4 This section is based on the presentation by Barry R. Bloom, Harvard University Distinguished Service Professor and Joan L. and Julius H. Jacobson Professor of Public Health, Department of Immunology and Infectious Diseases, Harvard School of Public Health.
Even expensive drugs can be cost-effective if they keep the MDR/ XDR disease from spreading. Moreover, up-front payments and guarantees could bring prices down.
• Drugs that are prequalified by WHO or stringent regional regulatory authorities should not have to go through an extended period of regulatory review within individual countries. Regional regulatory agreements can avoid the need for repeated validations by agencies in each country.
• Adequate funding needs to be applied for training in how to run supply chains, assess and assure quality, and comply with regulations; such training would be useful not only for TB drugs but for other drugs as well.

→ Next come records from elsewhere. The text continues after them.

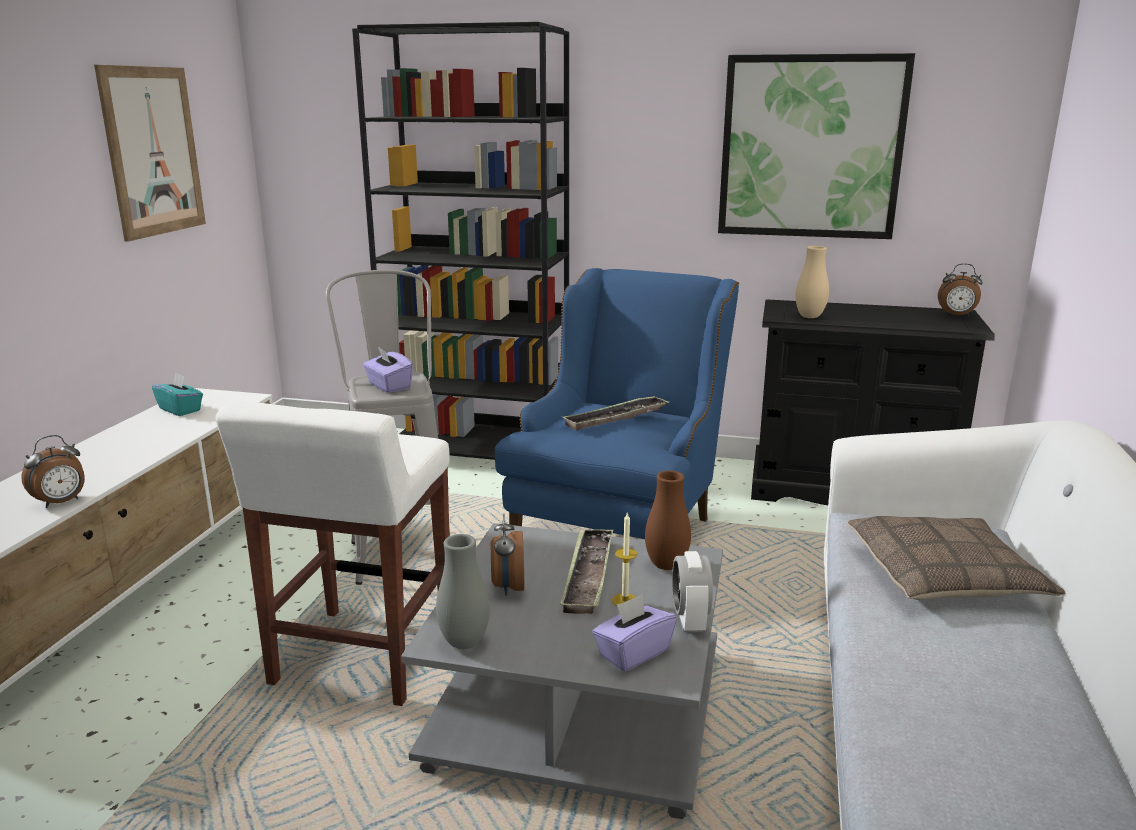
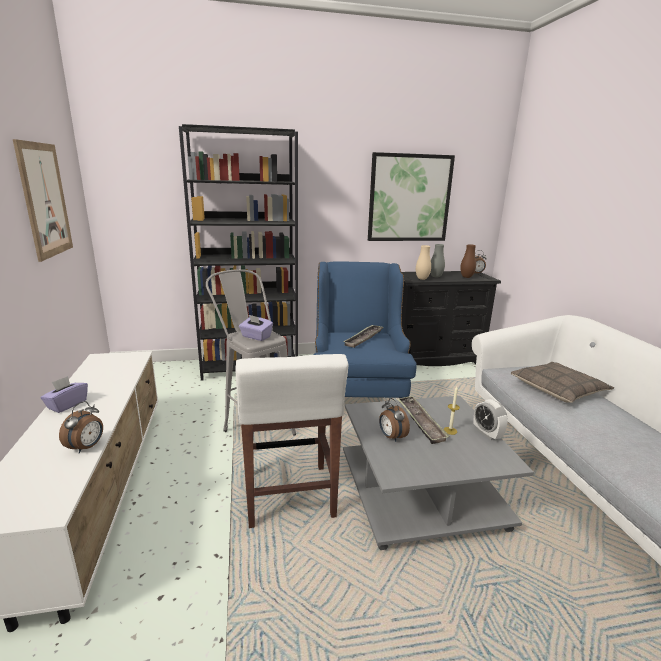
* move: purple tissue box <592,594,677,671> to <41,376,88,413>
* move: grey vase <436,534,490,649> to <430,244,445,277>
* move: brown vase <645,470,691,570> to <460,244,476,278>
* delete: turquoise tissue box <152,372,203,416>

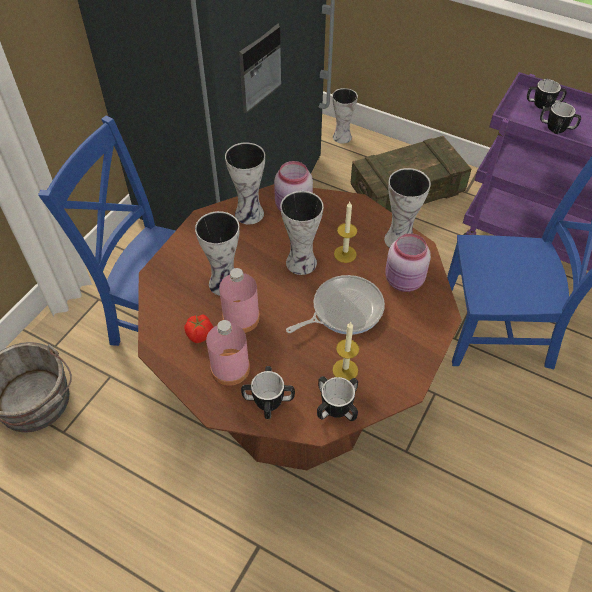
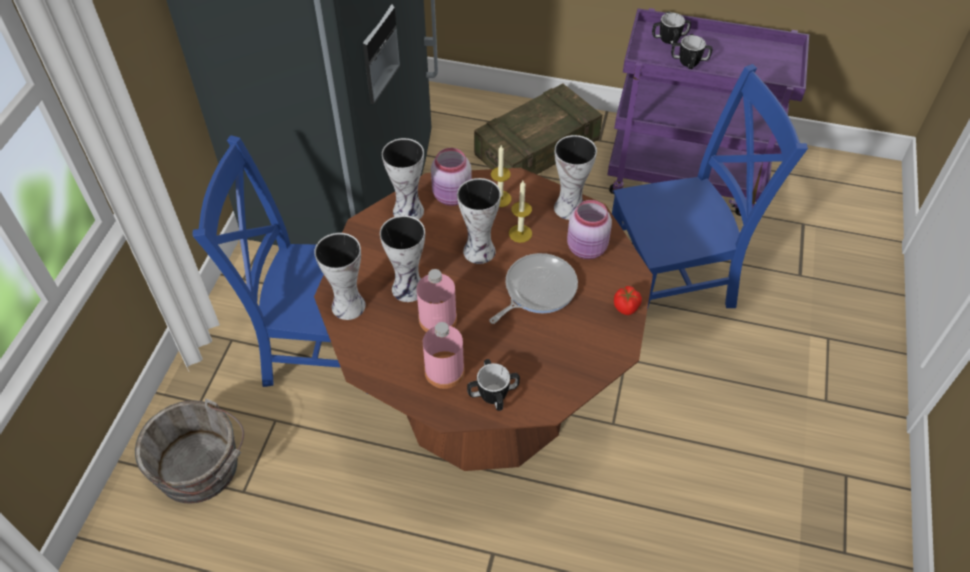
* move: vase <332,88,358,144> to <314,233,366,320>
* move: candle <332,322,359,381> to <491,145,512,207>
* move: tomato <184,314,213,343> to <614,286,642,315>
* delete: mug <317,376,358,421>

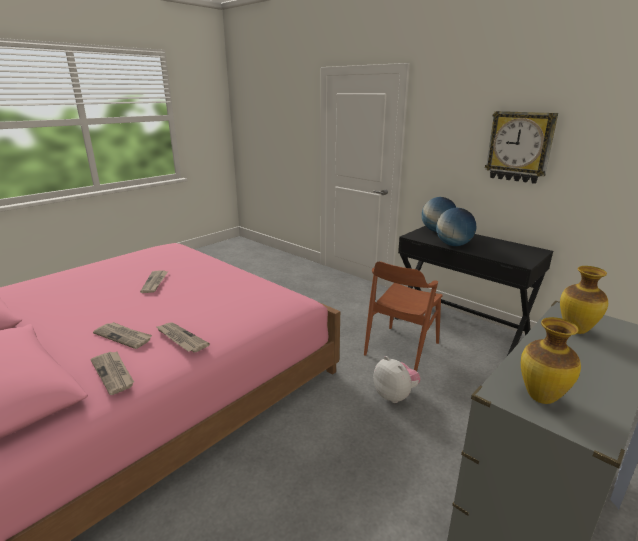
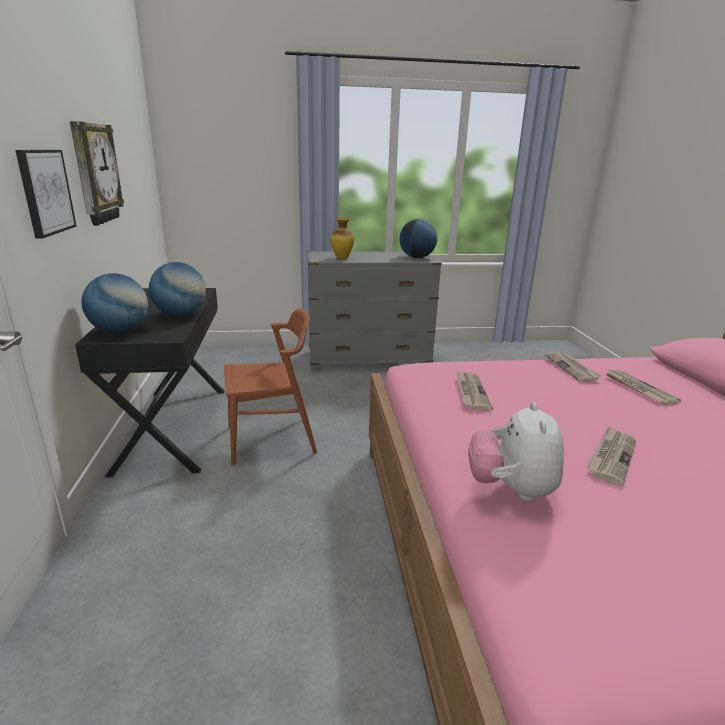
* insert: picture <15,150,77,238>
* replace: vase <521,317,581,404> to globe <400,219,437,258>
* move: newspaper <91,352,134,395> to <457,371,493,411>
* move: plush toy <373,356,421,403> to <468,402,564,501>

• Improved organization and leadership are needed to strengthen the supply of drugs for DR TB. Public–private partnerships could be a way to make expertise in the private sector available to the public sector.
Bloom also observed that successful community-based care of MDR TB patients, such as that implemented in South Africa and elsewhere, is very promising and could be generalized to many other countries.
Panelists also addressed the need for improved global awareness and visibility of the problem of DR TB. Millennium Development Goal 6 calls for combating HIV/AIDS, malaria, and “other diseases.” As Bloom said of TB, “When a disease which is this fatal and this threatening to the world is termed an ‘other’ disease … we have done a poor job of getting the message through.”
Information about DR TB needs to be simplified so that political leaders and members of the public can understand and act on it, said Bloom. As an example, he proposed a “marketing” strategy, proclaiming, “With the appropriate funds, leadership, and organization, we can save X number of lives every year and prevent Y number of lives from being infected with drug-resistant TB.”
Gao made a similar point in his remarks, noting that better treatment will require greater societal involvement, which in turn will require that MDR TB be acknowledged as a serious disease. TB and MDR TB are as much a social as a medical problem. “Without society paying attention to MDR TB, we cannot solve this problem,” he said. In that respect, countries could learn from the response to the HIV epidemic, whereby recognition of the magnitude of the problem led to a greater response than has been the case with DR TB.